Until next time...    



Post-Article Reflections:

(1) This is a discussion for another time, but Nope was an intriguing slow burn about UFOs written and directed by Jordan Peele–and it was an awesome movie theater experience.


(2) I should probably say this story is brought to you by Uber because Uber had my back throughout the whole trip–when it came to a) cost, b) efficiency from the time between being assigned a driver and picked up, and c) reliability for an impromptu booking at 3:00 am to get to the Houston airport, when an unspecified rival app fell through despite advanced booking. I may consider re-titling this, The Right Driving App at the Right Time in the future.

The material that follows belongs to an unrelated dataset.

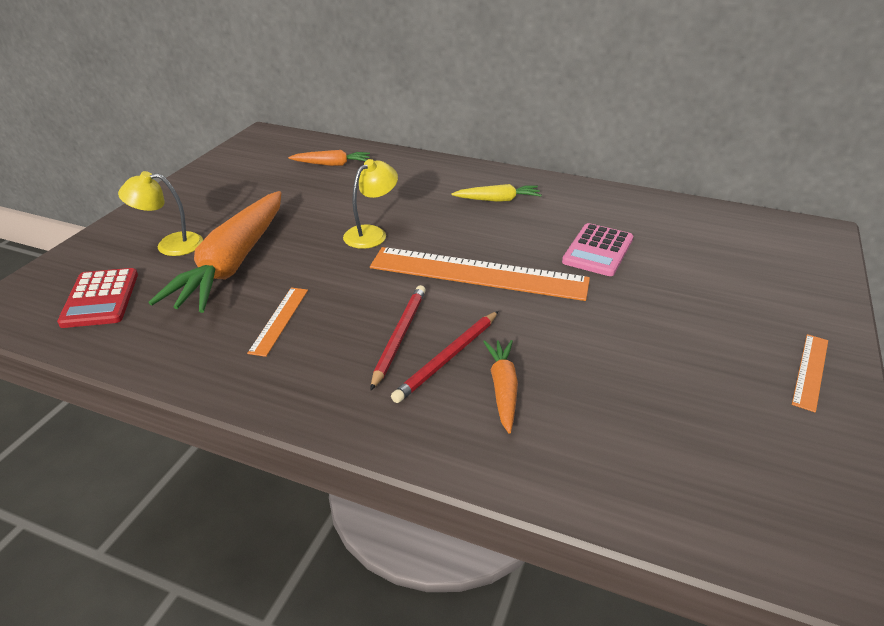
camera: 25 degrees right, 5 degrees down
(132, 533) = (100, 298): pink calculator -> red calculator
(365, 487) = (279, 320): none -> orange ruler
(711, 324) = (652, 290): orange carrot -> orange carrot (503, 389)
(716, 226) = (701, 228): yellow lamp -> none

(3) If it was just me going to the theater and walking around at night before retiring to the front steps of my dorm house to take in the view (and if I were guaranteed personal safety as a woman alone at night), I would still classify this experience as romantic. There’s just something romantic about enjoying the weather at night. 


(4) Lastly, I recognize that I dragged the last story out longer than I needed to, but I had to simply because the writer in me felt there was a story here worth romanticizing. What do you want me to talk about? Missing the bus a third time? There’s no way I’m doing that for a story...Thank you for enjoying what I’ve shared so far.